ReelSports, Staged Baseball

Firm delivers authenticity to sports films

22 September 2008 by Doug Miller

Rob Miller remembers the late comedian Bernie Mac for a lot of reasons. One of them was the way he swung a baseball bat.

"He had some ability," says Miller, the president and CEO of ReelSports Solutions, a United States-based company that, among other services, coordinates athletic training for actors in sports scenes in film.

"Bernie could hit a little bit. He was also a great guy and was constantly cracking all of us up, which made it even more fun to watch."

Miller worked with Mac on the 2004 movie "Mr. 3000," and his company also helped out on baseball films "The Rookie" and "The Final Season" and the TV series "Clubhouse."

And while he's also worked on sports hits such as hockey's "Miracle,"football's "Invincible" and basketball's "Coach Carter," Miller says he particularly loves baseball projects.

"Baseball's great because for years and years, it's been such a storytelling sport, more than maybe any other in America," he says. "We all grew up with great baseball movies, so to help continue the tradition is quite a thrill. It's a passion and fun to go out there and help tell these stories."

Miller and ReelSports accomplish that in many ways.

The company doesn't just train actors like Mac to look good playing the games. ReelSports also uses an extensive casting database on its Web site,, to recruit athletes to play the many needed bit roles in action scenes, such as the much-lauded Olympic hockey recreations in "Miracle."

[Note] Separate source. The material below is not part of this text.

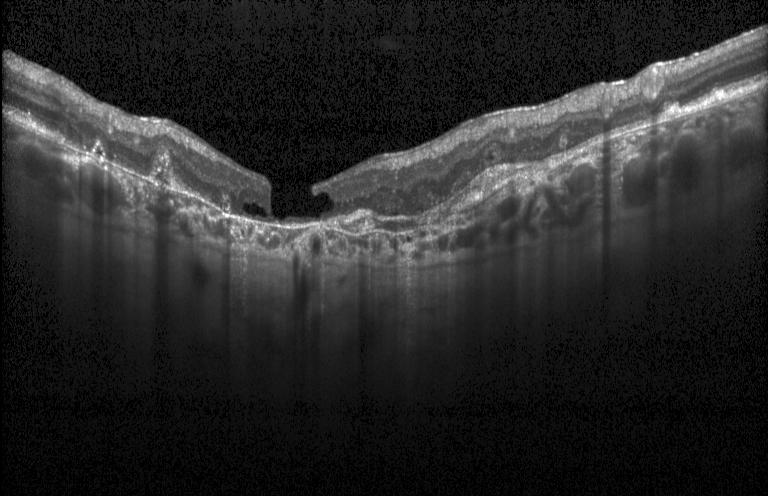 OCT finding: a choroidal neovascular membrane.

Open casting calls are regular events, and Miller, a former college football player and strength and conditioning coach, shows up and treats these auditions like legitimate training camps.

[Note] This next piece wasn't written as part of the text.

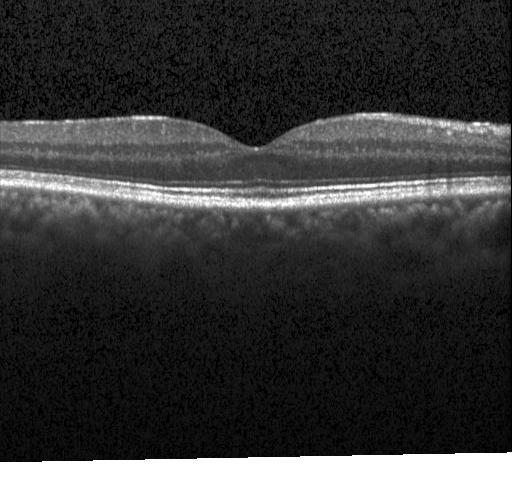 Optical coherence tomography B-scan — Macular OCT: no evidence of CNV, DME, or drusen.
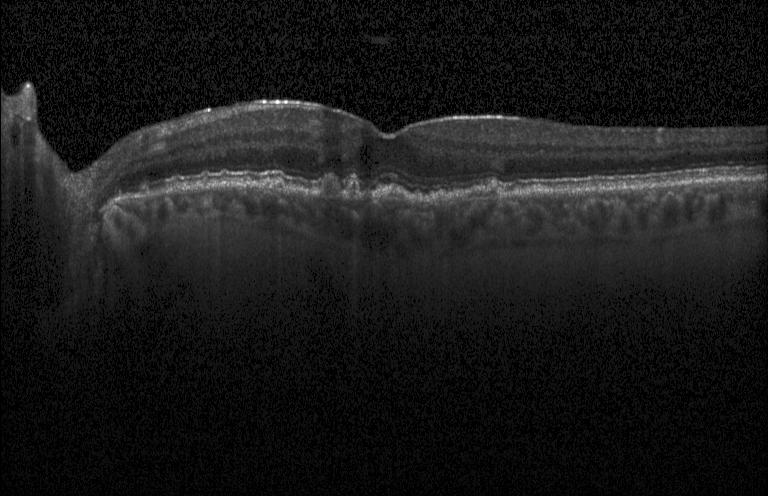
Finding: multiple drusen.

"For (2007's)'The Final Season,' we went to Cedar Rapids, Iowa, and 1,000 baseball players showed up for the casting call," Miller says. "We whittled it down to 50. We needed each guy to be a great player who looked like he was in high school, had the time availability and the right attitude.

"So it's just like being a coach in that way. We're big believers in team collaboration."

It's paying off, too. Miller's company continues to score big-time projects and reap major benefits, in Hollywood and, yes, even in "Bollywood."